▸ Work instruction
Show each line of the records below that contains the string "Michael". Matching is case-sensitive.
***** Material to process *****
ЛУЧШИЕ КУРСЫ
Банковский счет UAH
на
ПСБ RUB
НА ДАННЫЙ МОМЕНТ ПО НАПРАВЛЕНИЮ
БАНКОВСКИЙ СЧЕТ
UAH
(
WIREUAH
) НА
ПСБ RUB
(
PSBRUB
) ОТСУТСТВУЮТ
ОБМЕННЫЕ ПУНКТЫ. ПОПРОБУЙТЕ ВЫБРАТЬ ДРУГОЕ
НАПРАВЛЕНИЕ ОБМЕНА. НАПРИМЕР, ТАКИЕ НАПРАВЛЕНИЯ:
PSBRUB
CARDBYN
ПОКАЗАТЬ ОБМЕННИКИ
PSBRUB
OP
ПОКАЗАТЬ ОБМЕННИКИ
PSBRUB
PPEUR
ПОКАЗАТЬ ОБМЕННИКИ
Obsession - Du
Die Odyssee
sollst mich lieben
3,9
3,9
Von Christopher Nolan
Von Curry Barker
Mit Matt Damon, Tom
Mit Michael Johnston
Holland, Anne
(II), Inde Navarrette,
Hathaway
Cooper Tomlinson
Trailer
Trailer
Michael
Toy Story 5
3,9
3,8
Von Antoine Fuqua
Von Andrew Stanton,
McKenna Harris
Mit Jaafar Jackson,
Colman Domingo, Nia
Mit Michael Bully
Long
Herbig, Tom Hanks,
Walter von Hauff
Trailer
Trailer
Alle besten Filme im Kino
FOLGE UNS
*****
***** Material to process *****
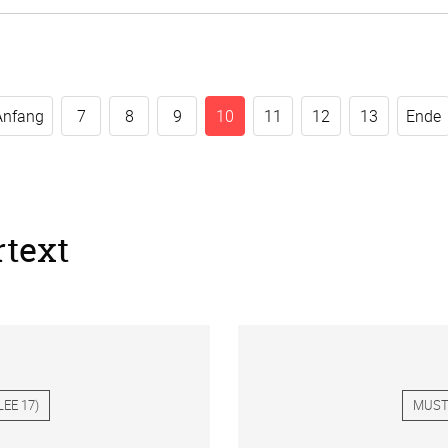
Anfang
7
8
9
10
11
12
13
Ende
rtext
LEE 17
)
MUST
*****
▸ Solution to the exercise
Mit Michael Johnston
Michael
Mit Michael Bully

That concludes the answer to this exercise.